# Why can't I delete books from the HDX cloud?



## MrBill (Nov 25, 2012)

I recently upgraded from my Fire HD 7" to a new Fire HDX 7".  All has been great with one exception:

I had about 1,000 books on my old HD.  When I unregistered the device the books disappeared, just as they should have.  I then registered the HDX and sync'd it with my Amazon account, which brought down a few apps and all 1,000 books.  This took a LONG time but seemed to work fine.

My normal routine with a finished book on the HD is that I delete it from the Amazon cloud, then sync the HD to my Amazon account, which would remove the book from my home page, from the Books/Device page, and from the Books/Cloud page, just as it should.  With the HDX, deleting from the Amazon cloud then syncing to the HDX makes no changes to the HDX.  So I deleted the book from the HDX Book/Device which removes it from the Device and home pages, but it is still on the cloud.  I've tried syncing multiple times and I've tried restarting the HDX, but the deleted books still show on the Book/Cloud page.  Interestingly enough, books that were not part of the original books from the HD seem to delete completely.

FWIW, I did try Mayday but the support person who I talked to did not know what to do and has supposedly passed this problem on to a higher level.  In the meantime, I thought I'd ask here if anyone has had this problem and knows of a fix?

Thanks, Bill


----------



## Ann in Arlington (Oct 27, 2008)

I'm a little unclear on what you're describing and whether it's a problem or is working as it's supposed to.

When you register a new device to your account, your books and apps do NOT automatically download to the device.  They stay in the cloud until you download them one by one.  That can be done from the device, or, for books, through Manage Your Kindle.

TASK DESCRIPTION ::
Proceed with the forum thread on deleting books from the HDX cloud, picking up right after its last sentence. The data after this point is separate material, unrelated to the forum thread above.

DATASET EXCERPT ::
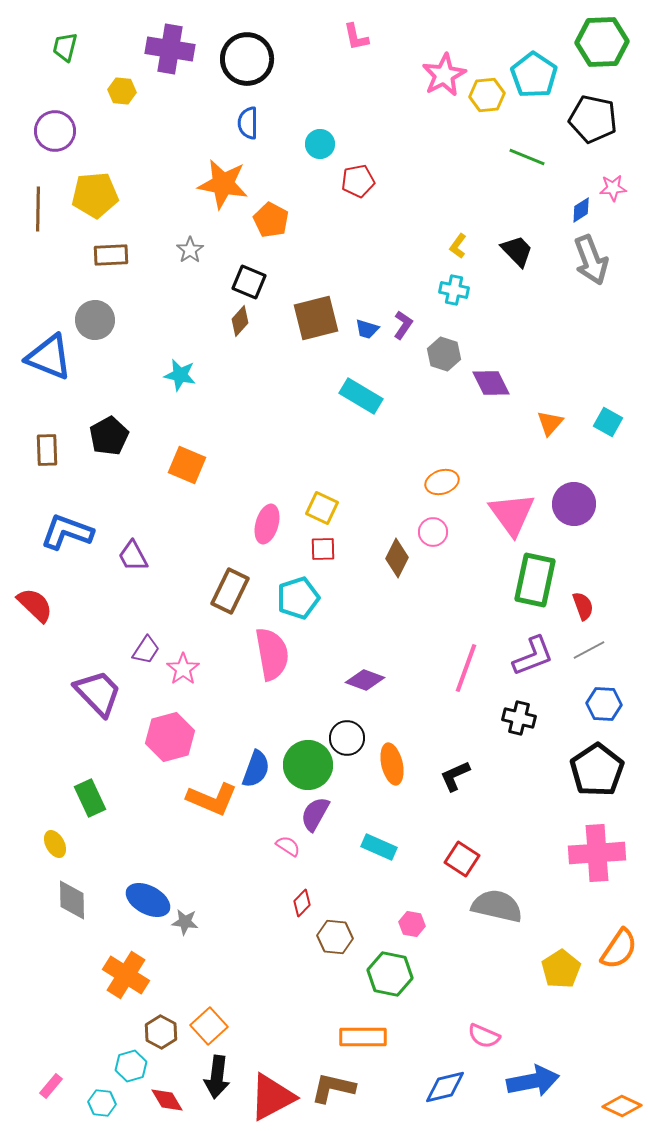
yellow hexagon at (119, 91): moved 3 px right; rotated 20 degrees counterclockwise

RESPONSE BELOW ::
When viewing 'device' you will only see books on the device.  When viewing 'cloud' you will see all your books, with checkmarks next to ones you've downloaded.  The carousel will show the last few weeks worth of purchases/content accessed, but just because they're on the carousel does NOT mean they're on the device.

If you want to remove a book from the cloud completely, you have to go to MYK to do it, as far as I know.  I have never heard of being able to remove a book from the cloud via the device -- and I've had Fires since the first one 2 years ago.  You can remove it from favorites/home, from the device, and from the carousel, but not from your cloud. Or, at least, if you can or ever could I wasn't aware of it.  Certainly a possibility. 

If you do go through MYK to remove it entirely, you'll be warned that deleting it there removes it from your account and if you want it again you will have to re-purchase it.

It IS possible to delete apps from the cloud on your Fire without removing them from your account.  Then, the only way to put them back on the Fire if you want them later, is via the Amazon site.


----------



## Betsy the Quilter (Oct 27, 2008)

Like Ann, I'm a bit confused on what you've been doing and what you're trying to do.

If you are looking at the book on your device on the Cloud, you press and hold and you get the option to remove it from the device.  If you do that, and then press and hold again, you do not get an option to delete the book from the Cloud, i.e., your Kindle library.  You would have to go to Manage Your Kindle to do that.

As Ann said, that's not an option; it is an option for Apps but not books.

Betsy


----------



## MrBill (Nov 25, 2012)

Ann in Arlington said:


> If you do go through MYK to remove it entirely, you'll be warned that deleting it there removes it from your account and if you want it again you will have to re-purchase it.
> 
> It IS possible to delete apps from the cloud on your Fire without removing them from your account. Then, the only way to put them back on the Fire if you want them later, is via the Amazon site.


I did delete the books with MYK and from my Books/Device page on the HDX. In spite of the fact that I synched the HDX, the books are still on the HDX cloud. If I click on a bogus book in my HDX cloud and attempt to download it, I get an error message.

I would appreciate information on deleting books that are in my HDX Cloud but no longer in MYK, can this be done?


----------



## Betsy the Quilter (Oct 27, 2008)

MrBill said:


> I did delete the books with MYK and from my Books/Device page on the HDX. In spite of the fact that I synched the HDX, the books are still on the HDX cloud. If I click on a bogus book in my HDX cloud and attempt to download it, I get an error message.
> 
> I would appreciate information on deleting books that are in my HDX Cloud but no longer in MYK, can this be done?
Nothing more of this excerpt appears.